Chadwick v. People, 108 Ill. App. 620 (1903)

April 30, 1903 · Illinois Appellate Court
108 Ill. App. 620

John H. Chadwick et al. v. People of the State of Illinois, for Use, etc.

1. Officers—Duty of State’s Attorney to Pay County Superintendent of Schools, Balance Over His Fees and Commissions.—It is the duty o: the state’s attorney to pay to the county superintendent of schools any balance in his hands, over his fees and commissions, on the first day of March in each year, and it is immaterial whether the County Court has approved the report and ordered the balance paid to the county superintendent or not.

Debt, on an official bond. Appeal from the Circuit Court of Douglas County; the Hon. William G. Cochran, Judge presiding. Heard in this court at the November term, 1902.

Affirmed.

Opinion filed April 30, 1903.

John H. Chadwick, attorney for appellants.

Charles G. Eckhart, attorney for appellees.

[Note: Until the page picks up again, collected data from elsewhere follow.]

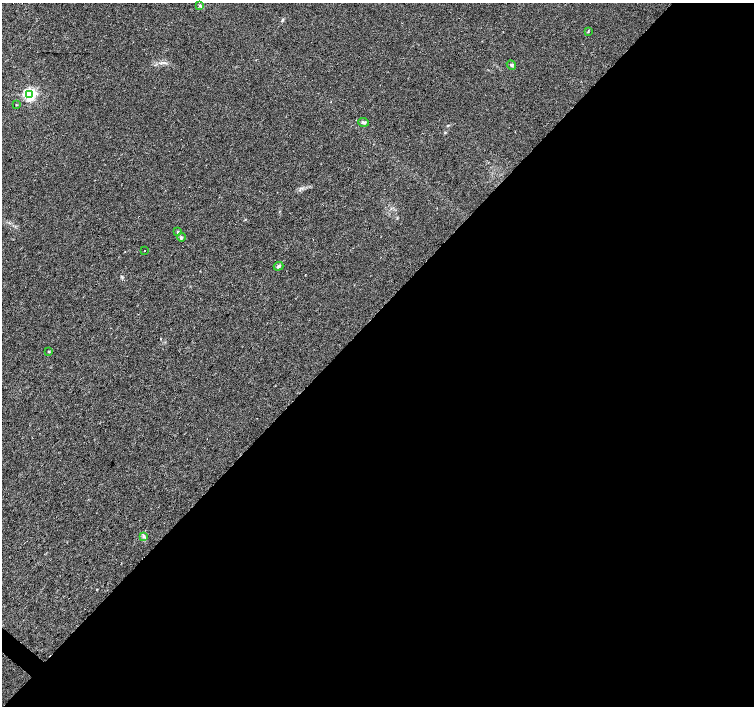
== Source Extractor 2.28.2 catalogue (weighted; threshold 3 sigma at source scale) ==
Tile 12 of 4 x 4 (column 4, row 3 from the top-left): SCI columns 4517-6019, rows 1642-3048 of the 6019 x 6031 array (HDU 1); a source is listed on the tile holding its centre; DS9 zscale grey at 2 x 2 block average (1 PNG px = mean of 2 x 2 image px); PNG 756 x 708 px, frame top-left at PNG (2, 3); each listed source drawn as its Kron ellipse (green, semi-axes under 4 px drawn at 4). Shown black and unused: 56% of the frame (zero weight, under 2 of 3 exposures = <1% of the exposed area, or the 3 px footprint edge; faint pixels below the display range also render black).
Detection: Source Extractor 2.28.2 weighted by HDU 2 'WHT'; one run over the whole footprint, this tile lists its part. Background 0.0471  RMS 0.0062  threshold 0.0278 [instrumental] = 3 sigma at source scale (4.5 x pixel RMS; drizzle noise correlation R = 1.50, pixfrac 1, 0.0396/0.0396 arcsec/px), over >= 5 px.
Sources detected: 13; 1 cosmic-ray / hot-pixel residue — neither listed nor drawn; the other 12 listed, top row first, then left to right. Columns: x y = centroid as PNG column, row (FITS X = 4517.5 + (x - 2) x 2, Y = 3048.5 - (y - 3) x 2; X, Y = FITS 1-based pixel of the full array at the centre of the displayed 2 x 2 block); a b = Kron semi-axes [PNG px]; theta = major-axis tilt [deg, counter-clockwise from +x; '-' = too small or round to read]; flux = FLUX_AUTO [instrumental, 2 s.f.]
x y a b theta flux
200 5 3 3 - 1.5
588 32 3 2 - 0.86
511 65 5 4 - 2.6
29 94 4 3 - 310
16 105 2 2 - 1.6
364 122 5 4 - 2.8
178 232 4 3 - 1.7
181 237 4 4 - 2.1
144 251 2 2 - 4
278 266 5 4 - 3.4
49 351 3 2 - 1
144 536 3 3 - 1.9
Diffuse or blended objects may show on this block-average render without a row.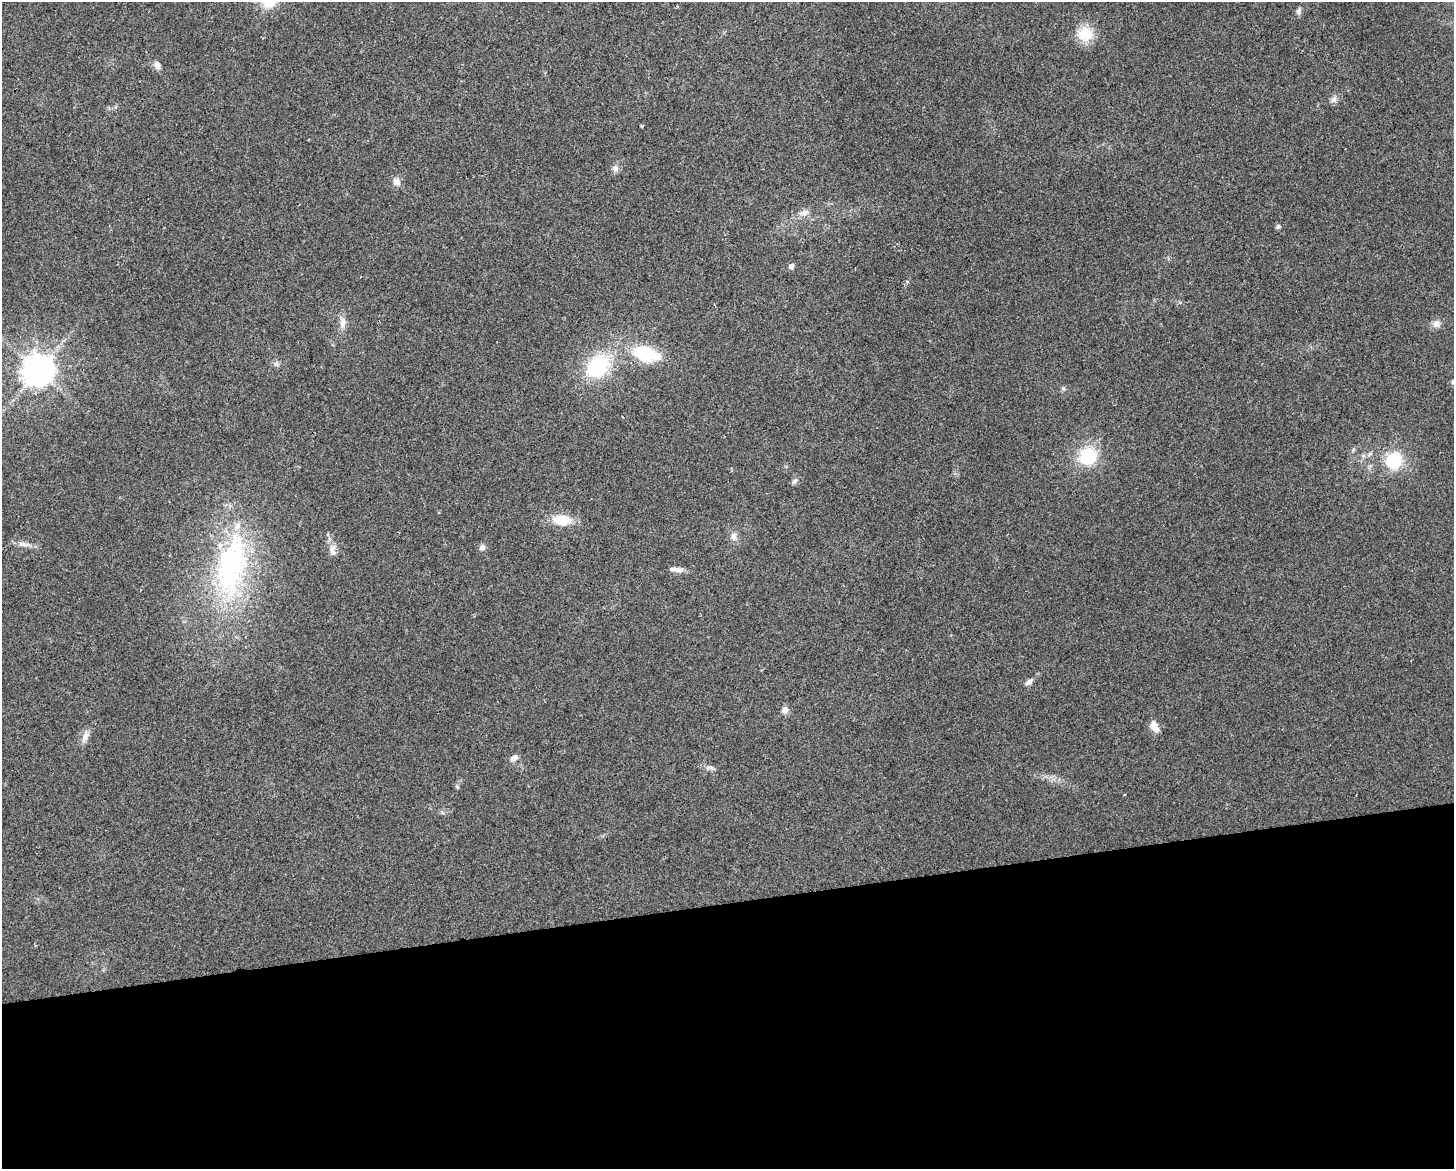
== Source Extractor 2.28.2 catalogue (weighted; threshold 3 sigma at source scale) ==
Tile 11 of 3 x 4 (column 2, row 4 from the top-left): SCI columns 1466-2917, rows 1-1167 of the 4427 x 4669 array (HDU 1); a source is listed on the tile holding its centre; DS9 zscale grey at full resolution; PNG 1456 x 1171 px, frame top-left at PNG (2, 2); no overlay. Shown black and unused: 23% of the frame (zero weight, under 2 of 3 exposures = <1% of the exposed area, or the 3 px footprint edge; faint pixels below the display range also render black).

Mr. Presiding Justice Wright

delivered the opinion of the court.

This was an action on the official bond of the state’s attorney of Douglas county to recover $219.06, due upon his report to the County Court March 1, 1900, and the amount not having been paid to the superintendent of schools, was held by the former officer until December 3, 1900, the expiration of his term of office, at which time the state’s attorney had earned $160.03 since his last report, which he claimed the right to deduct from the amount due upon his report March 1, 1900, and this formed the question for decision in the trial court, which, on waiver of a jury, found against appellants and gave its judgment for $219.06, disallowing the credit of subsequent earnings, from which judgment this appeal is prosecuted.

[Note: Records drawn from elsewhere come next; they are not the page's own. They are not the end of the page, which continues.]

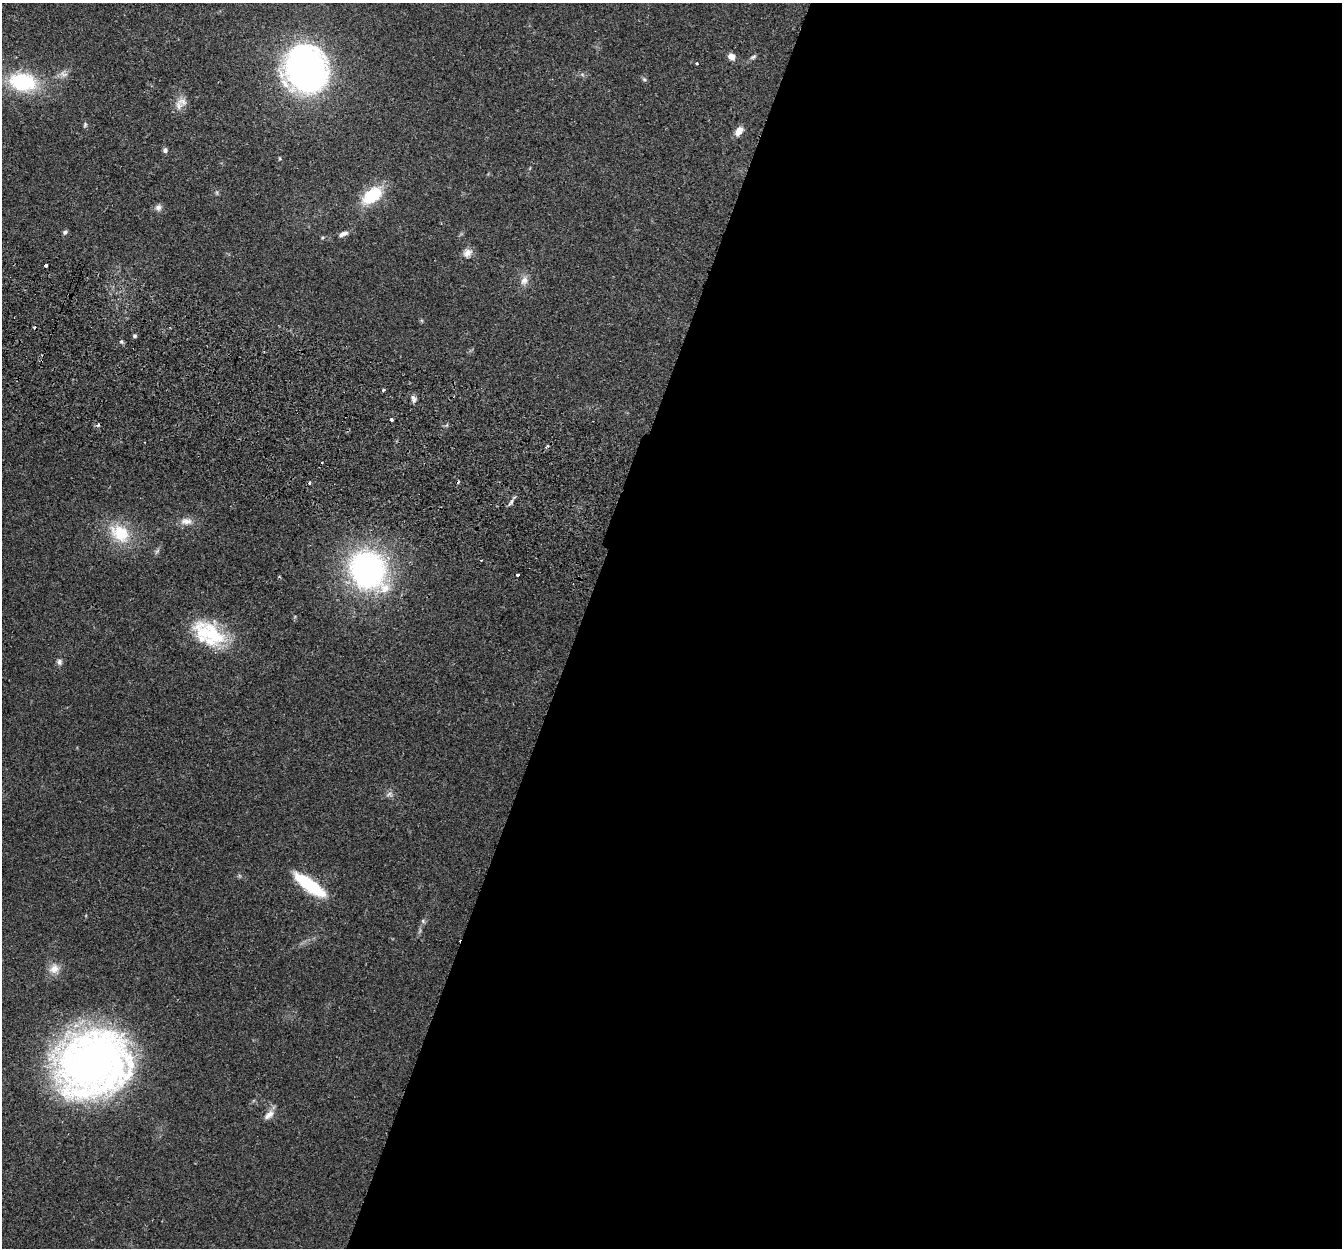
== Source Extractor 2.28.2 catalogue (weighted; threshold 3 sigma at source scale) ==
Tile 12 of 4 x 4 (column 4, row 3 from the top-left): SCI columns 4045-5384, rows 1436-2681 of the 5411 x 5490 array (HDU 1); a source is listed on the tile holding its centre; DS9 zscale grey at full resolution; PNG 1344 x 1250 px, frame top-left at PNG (2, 3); no overlay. Shown black and unused: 57% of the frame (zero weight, under 2 of 3 exposures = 3% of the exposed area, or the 3 px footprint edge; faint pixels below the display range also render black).
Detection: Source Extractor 2.28.2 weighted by HDU 2 'WHT'; one run over the whole footprint, this tile lists its part. Background 0.0645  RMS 0.0082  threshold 0.0369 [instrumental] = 3 sigma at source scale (4.5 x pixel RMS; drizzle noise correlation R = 1.50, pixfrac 1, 0.05/0.05 arcsec/px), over >= 5 px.
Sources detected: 41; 1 too faint to see at this stretch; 4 cosmic-ray / hot-pixel residue — not listed; the other 36 listed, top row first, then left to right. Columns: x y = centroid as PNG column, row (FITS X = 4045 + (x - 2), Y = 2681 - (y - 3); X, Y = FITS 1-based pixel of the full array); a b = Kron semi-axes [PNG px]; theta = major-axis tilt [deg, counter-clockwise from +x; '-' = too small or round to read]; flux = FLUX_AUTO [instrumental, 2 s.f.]
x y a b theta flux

Complaint is made of the propositions of law held and refused by the court, as to the law in the decision of the case, but we find no prejudicial error in those respects, when they are all considered with reference to the point in issue, some of them doubtless being inaccurate or map*621plicable. In truth we think no other conclusion from the facts, than the one reached by the trial court, would have been proper, and where this is true, errors of the court in holding or refusing propositions of law will be harmless.

The statute, we think, makes it the duty of the state’s attorney to pay to the county superintendent of schools any balance in his hands, over his fees and commissions, on the first day of March in each year. The constitution and statutes of the state create the offices and the emoluments incident to them, and directs the application of the latter. It is not important, if such is the fact, whether the County Court approved the report and ordered the balance paid to the county superintendent or not, for the law regards that as done which ought to be done, and unless there was dispute as to the correctness of the report for the court to settle, and there was none, the law itself operated to declare the money due and payable to the superintendent; and it could not be otherwise appropriated without a violation of the plain provisions of the statute.

The judgment of the Circuit Court is right and it will be affirmed.